Role Description:
We are seeking a Senior Data Engineer with expertise in Graph Data technologies to join our data engineering team and contribute to the development of scalable, high-performance data pipelines and advanced data models that power next-generation applications and analytics. This role combines core data engineering skills with specialized knowledge in graph data structures, graph databases, and relationship-centric data modeling, enabling the organization to leverage connected data for deep insights, pattern detection, and advanced analytics use cases.
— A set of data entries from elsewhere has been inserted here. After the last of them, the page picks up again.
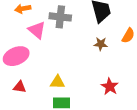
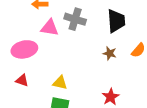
pink triangle: (37, 30) -> (50, 28), turned -42

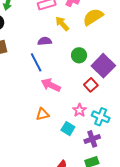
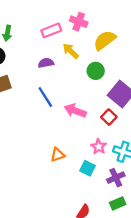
purple semicircle: (45, 41) -> (46, 63), moved
green circle: (79, 55) -> (96, 71), moved
pink arrow: (51, 85) -> (75, 111), moved

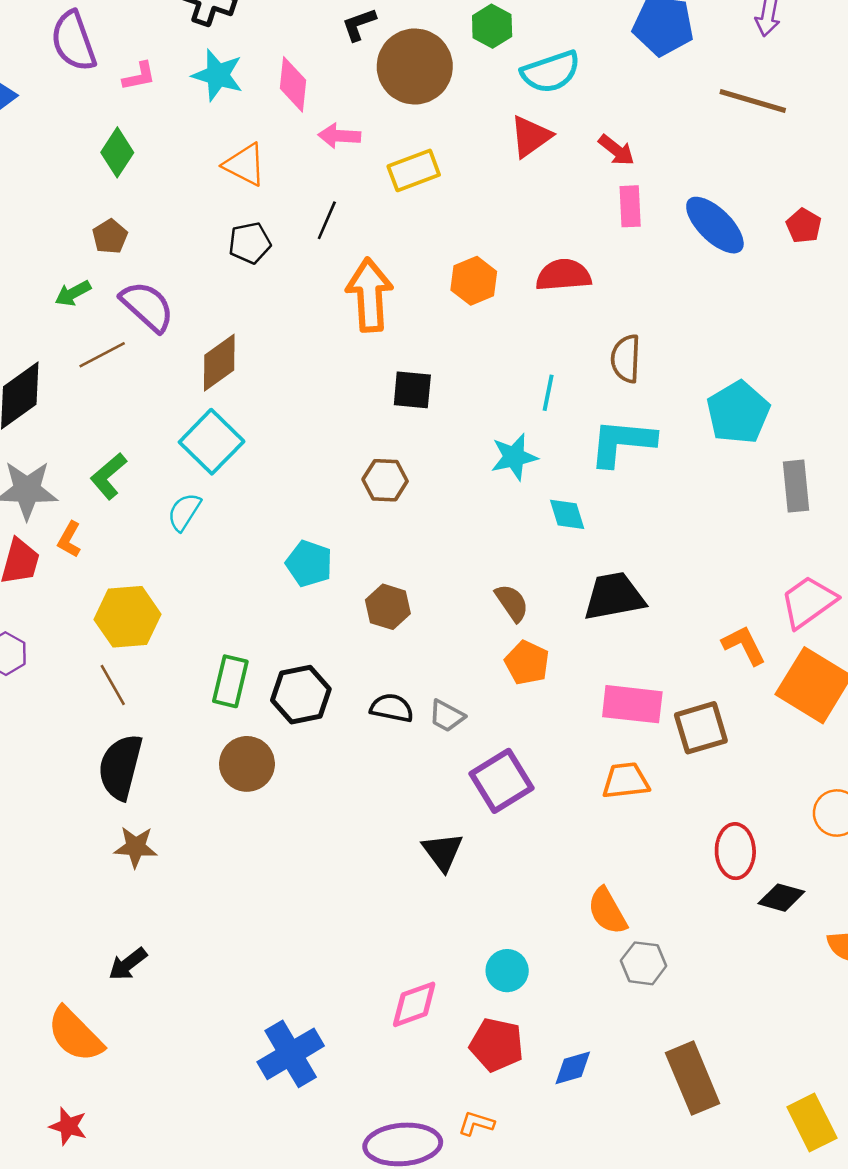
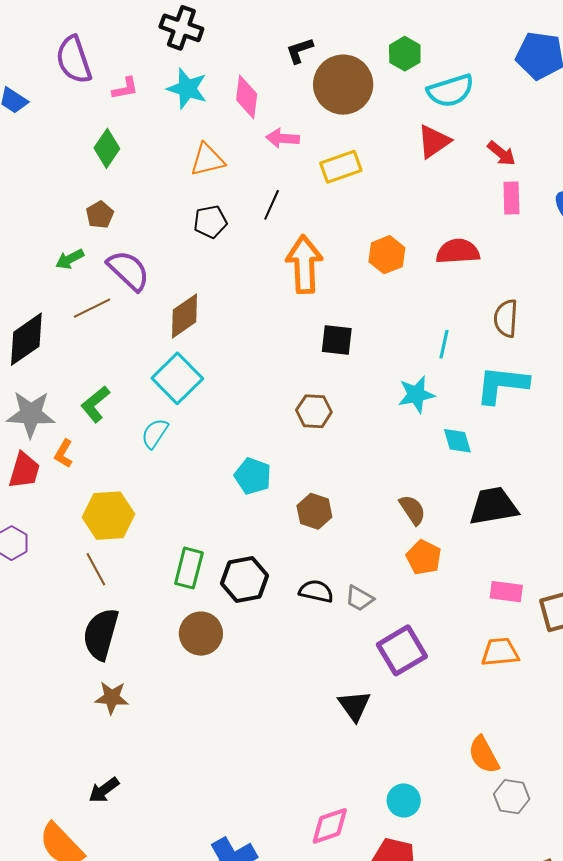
orange triangle: (245, 165) -> (207, 160), turned -42
pink rectangle: (632, 704) -> (506, 592), size x0.7

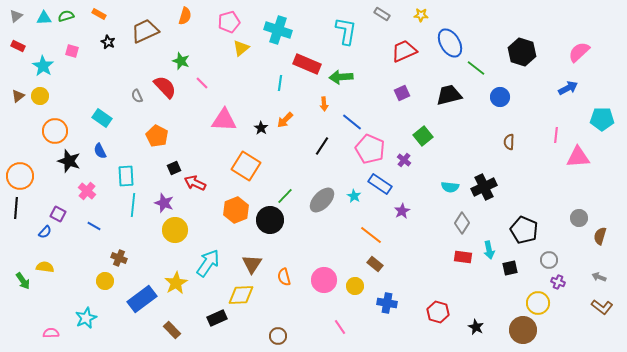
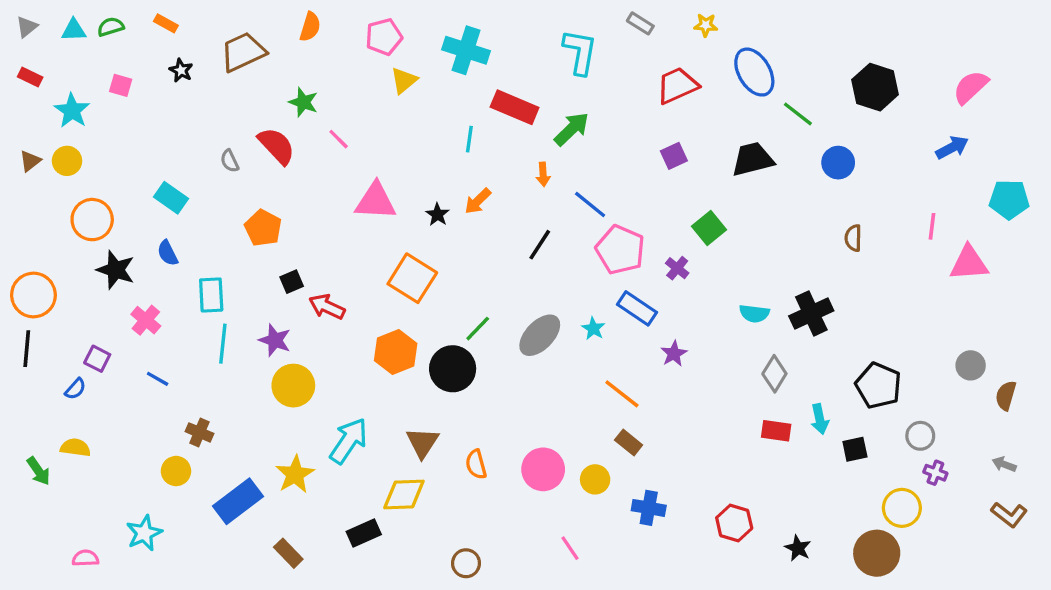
green arrow: (341, 77) -> (572, 129), turned 140

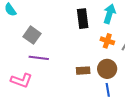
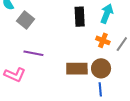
gray square: (32, 35) -> (25, 20), moved
brown rectangle: (83, 71) -> (77, 69), size x1.5

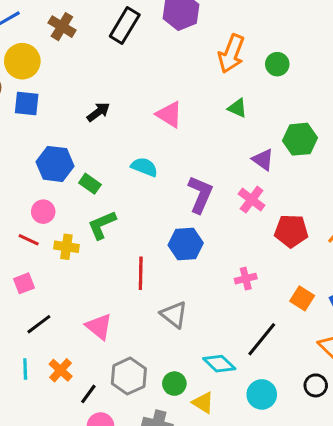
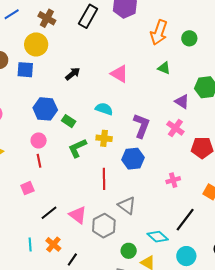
yellow circle: (22, 61) -> (36, 44), moved
red line: (29, 240) -> (39, 161), moved, turned 56
yellow cross: (66, 247) -> (104, 138), moved
black line: (39, 324) -> (49, 213), moved
gray hexagon: (129, 376) -> (104, 226), moved

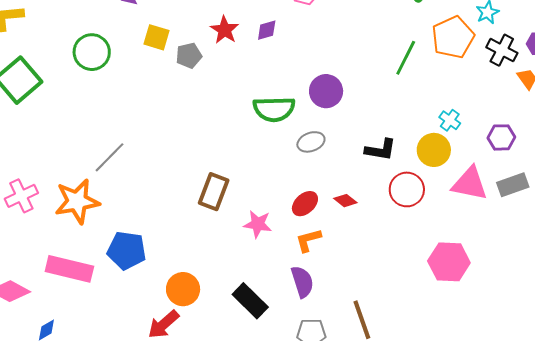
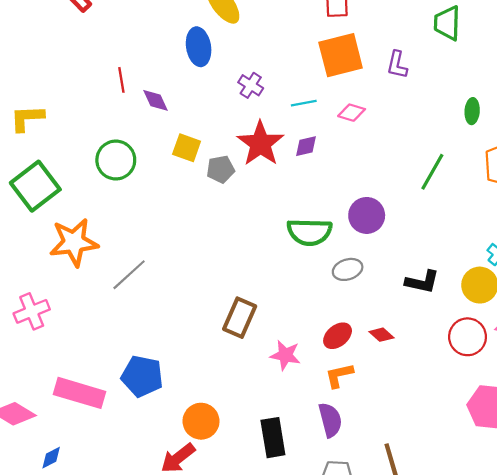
red star: (225, 30) -> (260, 144), size x1.5
green line: (406, 58) -> (432, 172), moved
red circle: (407, 189) -> (468, 337), moved
orange star: (77, 201) -> (74, 242), moved
black rectangle: (250, 301) -> (273, 438), turned 33

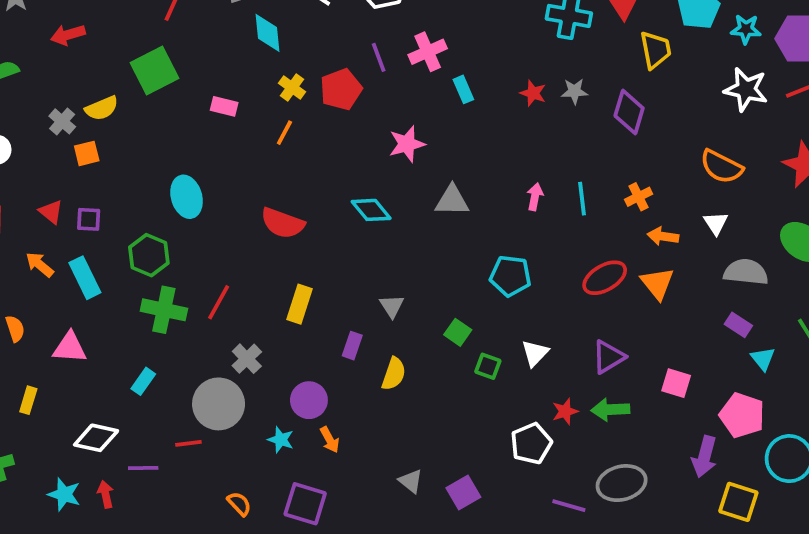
The ideal candidate will have a strong background in data architecture, big data processing, and Graph technologies and will work closely with data scientists, analysts, architects, and business stakeholders to design and deliver graph-based data engineering solutions.
Roles & Responsibilities:
- Design, build, and maintain robust data pipelines using Databricks (Spark, Delta Lake, PySpark) for complex graph data processing workflows.
- Own the implementation of graph-based data models, capturing complex relationships and hierarchies across domains.
- Build and optimize Graph Databases such as Stardog, Neo4j, Marklogic or similar to support query performance, scalability, and reliability.
- Implement graph query logic using SPARQL, Cypher, Gremlin, or GSQL, depending on platform requirements.
- Collaborate with data architects to integrate graph data with existing data lakes, warehouses, and lakehouse architectures.
- Work closely with data scientists and analysts to enable graph analytics, link analysis, recommendation systems, and fraud detection use cases.
- Develop metadata-driven pipelines and lineage tracking for graph and relational data processing.
- Ensure data quality, governance, and security standards are met across all graph data initiatives.
- Mentor junior engineers and contribute to data engineering best practices, especially around graph-centric patterns and technologies.
- Stay up to date with the latest developments in graph technology, graph ML, and network analytics.
What we expect of you
Must-Have Skills:
- Hands-on experience in Databricks, including PySpark, Delta Lake, and notebook-based development.
- Hands-on experience with graph database platforms such as Stardog, Neo4j, Marklogic etc.
- Strong understanding of graph theory, graph modeling, and traversal algorithms
- Proficiency in workflow orchestration, performance tuning on big data processing
- Strong understanding of AWS services
- Ability to quickly learn, adapt and apply new technologies with strong problem-solving and analytical skills
- Excellent collaboration and communication skills, with experience working with Scaled Agile Framework (SAFe), Agile delivery practices, and DevOps practices.
Good-to-Have Skills:
- Good to have deep expertise in Biotech & Pharma industries
- Experience in writing APIs to make the data available to the consumers
- Experienced with SQL/NOSQL database, vector database for large language models
- Experienced with data modeling and performance tuning for both OLAP and OLTP databases
- Experienced with software engineering best-practices, including but not limited to version control (Git, Subversion, etc.), CI/CD (Jenkins, Maven etc.), automated unit testing, and Dev Ops
Education and Professional Certifications
- Masters degree and 3 to 4 + years of Computer Science, IT or related field experience
- Bachelors degree and 5 to 8 + years of Computer Science, IT or related field experience
- AWS Certified Data Engineer preferred
- Databricks Certificate preferred
- Scaled Agile SAFe certification preferred
Soft Skills:
- Excellent analytical and troubleshooting skills.
- Strong verbal and written communication skills
- Ability to work effectively with global, virtual teams
- High degree of initiative and self-motivation.
- Ability to manage multiple priorities successfully.
- Team-oriented, with a focus on achieving team goals.
- Ability to learn quickly, be organized and detail oriented.
- Strong presentation and public speaking skills.